Matters had consequently, as might be expected, been steadily growing from bad to worse, from the first moment of sailing; and on the day before the gale a very unpleasant incident had occurred on board.
It arose in this way. On the second mate’s watch being called, one of the men remained in his hammock, sending word by one of his shipmates to the officer of the watch that he was ill and unfit for duty. The second mate, instead of reporting the circumstance to the master, and having it inquired into, as was the proper course, jumped at once to the conclusion that the man was merely feigning sickness, in order to avoid the performance of his proper share of work; and, taking the matter into his own hands, he proceeded to the forecastle, armed with a “colt,” and, dragging the unhappy seaman out of his hammock, drove him on deck, abusing him roundly the while in no measured terms, and setting him to work to grease the main-mast, from the truck downward.
The poor fellow, who was really ill, procured a pot of grease and started up the rigging, but, finding himself wholly unequal to the task of going aloft, descended again, and proceeding aft to the poop went up to the captain, who happened to be standing conversing with some of the passengers, and requested to be released from duty, repeating his plea of illness.

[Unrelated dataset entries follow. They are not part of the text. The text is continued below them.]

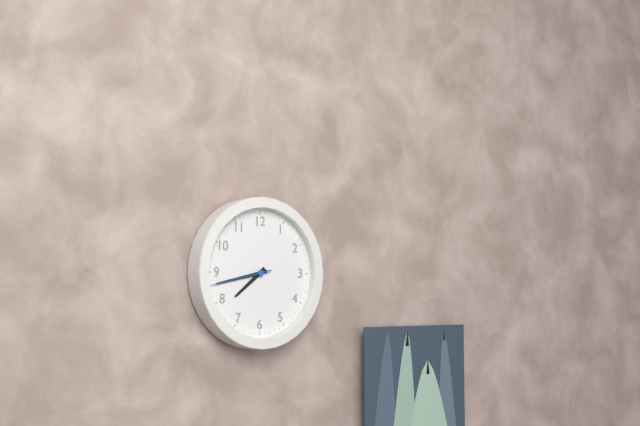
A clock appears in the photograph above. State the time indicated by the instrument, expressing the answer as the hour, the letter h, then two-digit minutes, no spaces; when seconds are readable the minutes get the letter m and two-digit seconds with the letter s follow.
7h43m43s
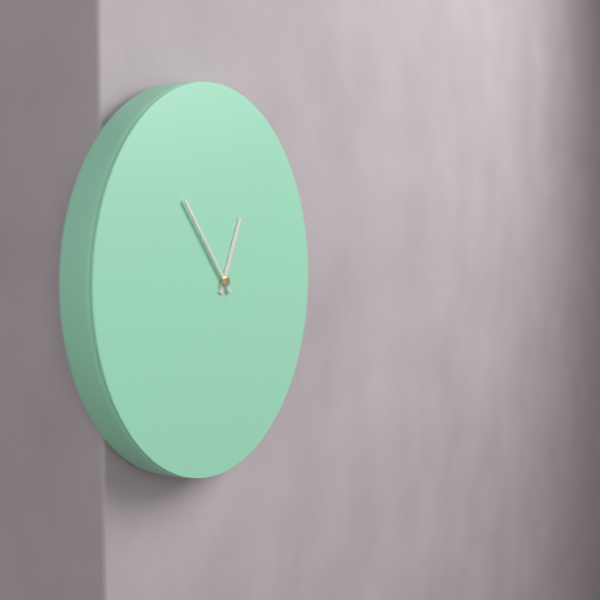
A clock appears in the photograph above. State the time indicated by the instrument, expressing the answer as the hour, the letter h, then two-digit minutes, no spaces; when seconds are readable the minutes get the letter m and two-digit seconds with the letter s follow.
12h53
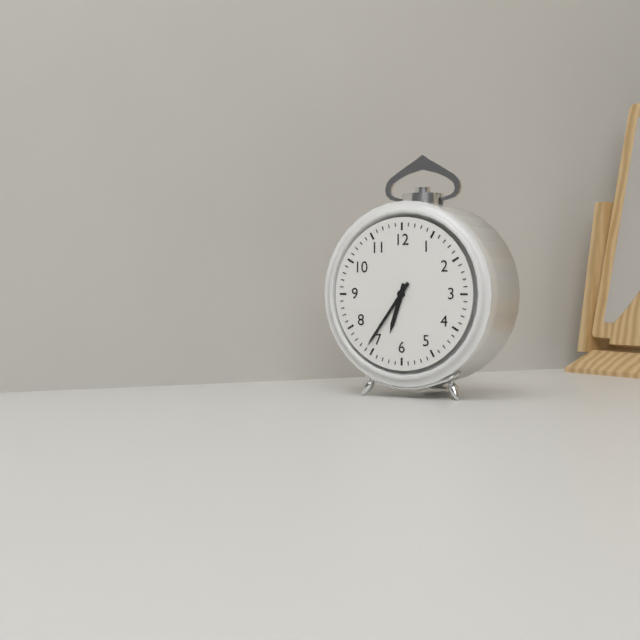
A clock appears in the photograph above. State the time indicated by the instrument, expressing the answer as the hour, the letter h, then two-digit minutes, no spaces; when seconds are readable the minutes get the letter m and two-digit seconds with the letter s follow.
6h36
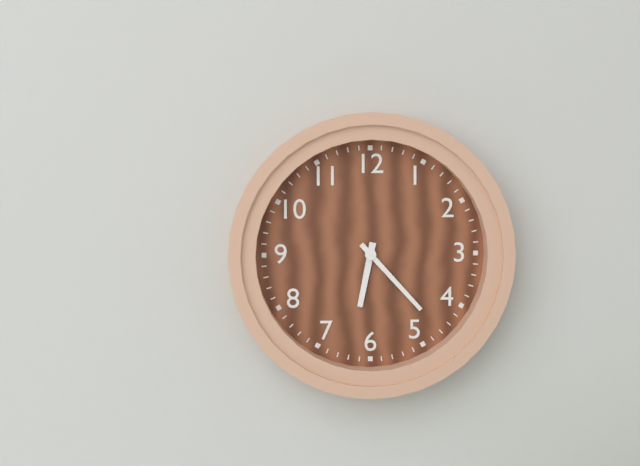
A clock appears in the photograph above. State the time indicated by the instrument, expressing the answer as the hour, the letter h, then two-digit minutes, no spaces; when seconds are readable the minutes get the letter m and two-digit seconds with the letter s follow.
6h23
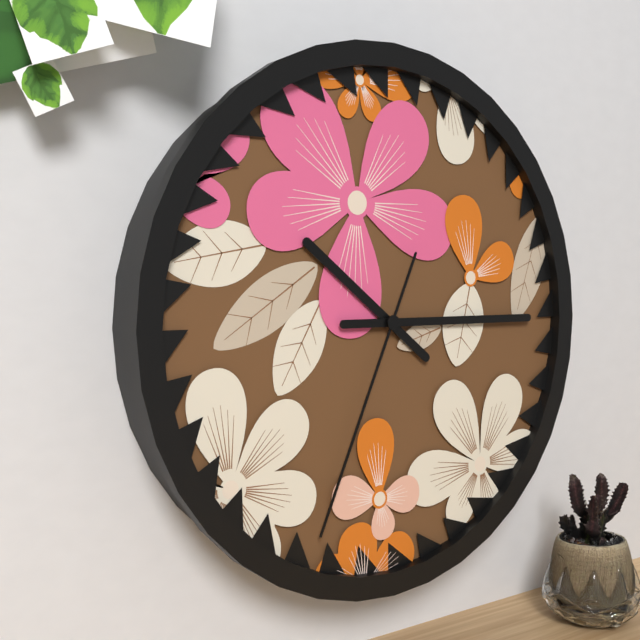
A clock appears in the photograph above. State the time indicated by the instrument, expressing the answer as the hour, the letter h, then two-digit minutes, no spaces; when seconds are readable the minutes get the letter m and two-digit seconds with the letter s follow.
10h15m34s
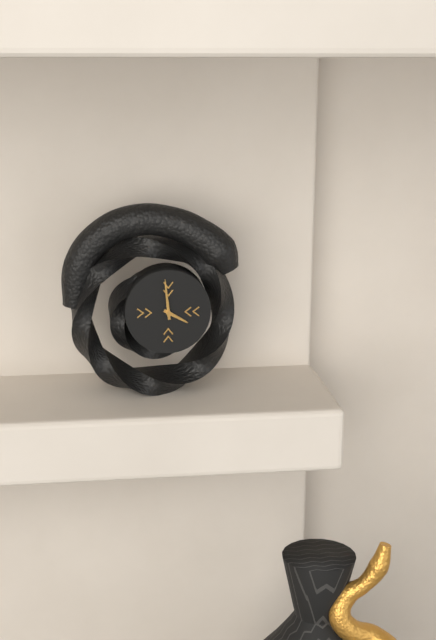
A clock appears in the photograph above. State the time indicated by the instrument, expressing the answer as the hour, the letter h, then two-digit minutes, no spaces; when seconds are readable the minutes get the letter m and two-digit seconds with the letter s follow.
3h59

The second mate had, however, in the meantime mentioned the matter to the captain, putting his own construction upon it; the request was therefore harshly and hastily refused, the refusal being accompanied by the assertion that the pleader was a mean, skulking, mutinous rascal, not worth his salt.
Lieutenant Walford happened to be one of the passengers standing near at the moment, and, as the dissatisfied seaman turned away, Walford turned to the captain and said—
“We in the army have a very short and simple method of dealing with fellows like that—we flog them; and, I assure you, it proves a never-failing cure.”
The sick man heard this remark, so did the man at the wheel, and from that moment Walford was a marked man.
The captain turned round sharply.
“Do you?” said he. “Then by Jove I’ll see if it will prove equally efficacious here. Mr Thomson, have that man seized up to a grating, and give him two dozen; I’ll be bound he’ll be well enough to go aloft after that; if he isn’t, he shall have another couple of dozen.”
Thomson, the second mate, at once sprang upon the man, and, seizing him by the collar, ordered the boatswain to call all hands.
This was done. The men were drawn up in the waist of the ship on the lee-side, the sick seaman was seized up at the lee gangway, and in the presence of all on board (except the ladies, who retired to the saloon in indignation and disgust) the unhappy man received his two dozen.